With an increasing number of states seemingly reluctant to honour human rights treaties, Imogen Foulkes of BBC News, Geneva asks “is there a future for this type of international agreement?”
We stand today at the threshold of a great event both in the life of the UN, and in the life of mankind.
“With these words, Eleanor Roosevelt presented the Universal Declaration of Human Rights to the United Nations. It was 1948 and UN member states, determined to prevent a repeat of the horrors of World War Two, were filled with idealism and aspiration.”
[Most of what follows is from Ms. Foulkes’ article]
“The universal declaration promised (among other things) the right to life, the right not to be tortured, and the right to seek asylum from persecution. The declaration was followed just one year later by the adoption of the Geneva Conventions, designed to protect civilians in war, and to guarantee the right of medical staff in war zones to work freely.
In the decades since 1948 many of the principles have been enshrined in international law, with the 1951 convention on refugees, and the absolute prohibition on torture. Mrs Roosevelt’s prophecy that the declaration would become “the international magna carta of all men everywhere” appeared to have been fulfilled.
But fast forward almost 70 years, and the ideals of the 1940s are starting to look a little threadbare. Faced with hundreds of thousands of migrants and asylum seekers at their borders, many European nations appear reluctant to honour their obligations to offer asylum. Instead, their efforts, from Hungary’s fence to the UK’s debate over accepting a few dozen juvenile Afghan asylum seekers, seem focused on keeping people out.”
An Attempt at Explanation
Peggy Hicks, a director at the UN Human Rights Office attempts an explanation as to why attitudes to human rights may be changing.
“When confronted with the evil we see in the world today, it doesn’t surprise me that those who might not have thought very deeply about this [torture] might have a visceral idea that this might be a good idea.”
But across Europe and the United States, traditional opinion leaders, from politicians to UN officials, have been accused of being out of touch and elitist. Suggesting that some people just haven’t thought deeply enough about torture to understand that it is wrong, could be part of the problem.
“We aren’t looking for an imaginary fairytale land,” insists Tammam Aloudat, a doctor with the medical charity Medecins sans Frontieres (MSF).
“We are looking for the sustaining of basic guarantees of protection and assistance for people affected by conflict.”
“No Moral Authority”
Dr Aloudat is concerned that changing attitudes, in particular towards medical staff working in war zones, will undermine those basic guarantees. He was recently asked why MSF staff do not distinguish between wounded who are civilians, and those who might be fighters, who, if treated, would simply return to the battlefield.
“This is absurd, anyone without a gun deserves to be treated… We have no moral authority to judge their intentions in the future.”
Extending the analogy, he suggested that doctors or aid workers could end up being asked not to treat, or feed, children, in case they grew up to be fighters.
“It’s an illegal, unethical and immoral view of the world,” he says.
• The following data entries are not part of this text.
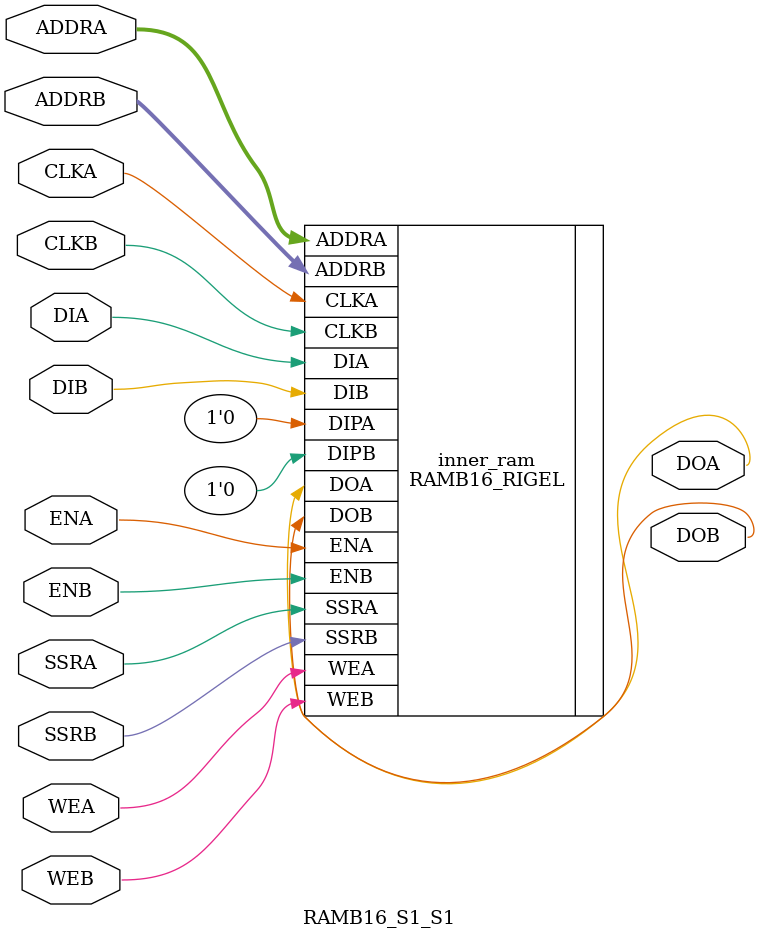
<source format=v>
module RAMB16_S1_S1(
  input WEA,
  input ENA,
  input SSRA,
  input CLKA,
  input [13:0] ADDRA,
  input [0:0] DIA,
//  input DIPA,
//  output [3:0] DOPA,
  output [0:0] DOA,
  input WEB,
  input ENB,
  input SSRB,
  input CLKB,
  input [13:0] ADDRB,
  input [0:0] DIB,
//  input DIPB,
//  output [3:0] DOPB,
  output [0:0] DOB);
  parameter WRITE_MODE_A = "write_first";
  parameter WRITE_MODE_B = "write_first";
parameter INIT_00=256'd0;
parameter INIT_01=256'd0;
parameter INIT_02=256'd0;
parameter INIT_03=256'd0;
parameter INIT_04=256'd0;
parameter INIT_05=256'd0;
parameter INIT_06=256'd0;
parameter INIT_07=256'd0;
parameter INIT_08=256'd0;
parameter INIT_09=256'd0;
parameter INIT_0A=256'd0;
parameter INIT_0B=256'd0;
parameter INIT_0C=256'd0;
parameter INIT_0D=256'd0;
parameter INIT_0E=256'd0;
parameter INIT_0F=256'd0;
parameter INIT_10=256'd0;
parameter INIT_11=256'd0;
parameter INIT_12=256'd0;
parameter INIT_13=256'd0;
parameter INIT_14=256'd0;
parameter INIT_15=256'd0;
parameter INIT_16=256'd0;
parameter INIT_17=256'd0;
parameter INIT_18=256'd0;
parameter INIT_19=256'd0;
parameter INIT_1A=256'd0;
parameter INIT_1B=256'd0;
parameter INIT_1C=256'd0;
parameter INIT_1D=256'd0;
parameter INIT_1E=256'd0;
parameter INIT_1F=256'd0;
parameter INIT_20=256'd0;
parameter INIT_21=256'd0;
parameter INIT_22=256'd0;
parameter INIT_23=256'd0;
parameter INIT_24=256'd0;
parameter INIT_25=256'd0;
parameter INIT_26=256'd0;
parameter INIT_27=256'd0;
parameter INIT_28=256'd0;
parameter INIT_29=256'd0;
parameter INIT_2A=256'd0;
parameter INIT_2B=256'd0;
parameter INIT_2C=256'd0;
parameter INIT_2D=256'd0;
parameter INIT_2E=256'd0;
parameter INIT_2F=256'd0;
parameter INIT_30=256'd0;
parameter INIT_31=256'd0;
parameter INIT_32=256'd0;
parameter INIT_33=256'd0;
parameter INIT_34=256'd0;
parameter INIT_35=256'd0;
parameter INIT_36=256'd0;
parameter INIT_37=256'd0;
parameter INIT_38=256'd0;
parameter INIT_39=256'd0;
parameter INIT_3A=256'd0;
parameter INIT_3B=256'd0;
parameter INIT_3C=256'd0;
parameter INIT_3D=256'd0;
parameter INIT_3E=256'd0;
   parameter INIT_3F=256'd0;   


   RAMB16_RIGEL #(.WRITE_MODE_A(WRITE_MODE_A),.WRITE_MODE_B(WRITE_MODE_B),.BITS(1),.INIT_00(INIT_00),.INIT_01(INIT_01),.INIT_02(INIT_02),.INIT_03(INIT_03),.INIT_04(INIT_04),.INIT_05(INIT_05),.INIT_06(INIT_06),.INIT_07(INIT_07),.INIT_08(INIT_08),.INIT_09(INIT_09),.INIT_0A(INIT_0A),.INIT_0B(INIT_0B),.INIT_0C(INIT_0C),.INIT_0D(INIT_0D),.INIT_0E(INIT_0E),.INIT_0F(INIT_0F),.INIT_10(INIT_10),.INIT_11(INIT_11),.INIT_12(INIT_12),.INIT_13(INIT_13),.INIT_14(INIT_14),.INIT_15(INIT_15),.INIT_16(INIT_16),.INIT_17(INIT_17),.INIT_18(INIT_18),.INIT_19(INIT_19),.INIT_1A(INIT_1A),.INIT_1B(INIT_1B),.INIT_1C(INIT_1C),.INIT_1D(INIT_1D),.INIT_1E(INIT_1E),.INIT_1F(INIT_1F),.INIT_20(INIT_20),.INIT_21(INIT_21),.INIT_22(INIT_22),.INIT_23(INIT_23),.INIT_24(INIT_24),.INIT_25(INIT_25),.INIT_26(INIT_26),.INIT_27(INIT_27),.INIT_28(INIT_28),.INIT_29(INIT_29),.INIT_2A(INIT_2A),.INIT_2B(INIT_2B),.INIT_2C(INIT_2C),.INIT_2D(INIT_2D),.INIT_2E(INIT_2E),.INIT_2F(INIT_2F),.INIT_30(INIT_30),.INIT_31(INIT_31),.INIT_32(INIT_32),.INIT_33(INIT_33),.INIT_34(INIT_34),.INIT_35(INIT_35),.INIT_36(INIT_36),.INIT_37(INIT_37),.INIT_38(INIT_38),.INIT_39(INIT_39),.INIT_3A(INIT_3A),.INIT_3B(INIT_3B),.INIT_3C(INIT_3C),.INIT_3D(INIT_3D),.INIT_3E(INIT_3E),.INIT_3F(INIT_3F)) inner_ram(.WEA(WEA),.ENA(ENA),.SSRA(SSRA),.CLKA(CLKA),.ADDRA(ADDRA),.DIA(DIA),.DIPA(1'b0),.DOA(DOA),.WEB(WEB),.ENB(ENB),.SSRB(SSRB),.CLKB(CLKB),.ADDRB(ADDRB),.DIB(DIB),.DIPB(1'b0),.DOB(DOB));

endmodule

</source>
Dr. Aloudat says more than he intends when he confesses “we have no moral authority,” since it is the loss of transcendent morality that got us to this point. The lack of moral authority comes with the lack of discernment too. He refuses to discern the likelihood of combatants intentions in the future, and thus patches them up to be released back into battle. He is naive to ignore what can be done to treat the patient and restrict the violence, while somehow pronouncing, to do otherwise is to have “an illegal, unethical and immoral view of the world.”
What other view can one have without transcendence, than to have one’s ethics totally self referenced? Without knowing it, Dr. Aloudat commits the same philosophical error as those whom he accuses: his own ethics are self-referenced – for he has no moral authority than himself. He laments:
“Accepting torture, or deprivation, or siege, or war crimes as inevitable, or ok if they get things done faster is horrifying, and I wouldn’t want to be in a world where that’s the norm.”
[I speak to this very notion in “Thoughts on War and Peace.”]
What kind of world do you want to live in? We are getting the world we have been ruining since the fall; we are in an angry age where violence begets violence; a world whose ecosystems appear to be gasping their last breathes.
An Alternative Explanation: The Loss of Worth
I submit that the post human rights world coincides with this increasingly post-Christian era; the substance of personal worth, personhood, and human rights does not arrive self subscribed – it is imbued by the One who made us for Himself. Without transcendence, humans merely argue about who has worth and who doesn’t; who is in and who shall be left out.
In Christ, “the soul finds its worth.” When we know it, we are able to recognize this in others, foster it, protect it, and enrich the worthiness of others. As Leonard Cohen wrote in his Book of Mercy,
… all that is not you is suffering; all that is not you is solitude rehearsing the arguments of loss.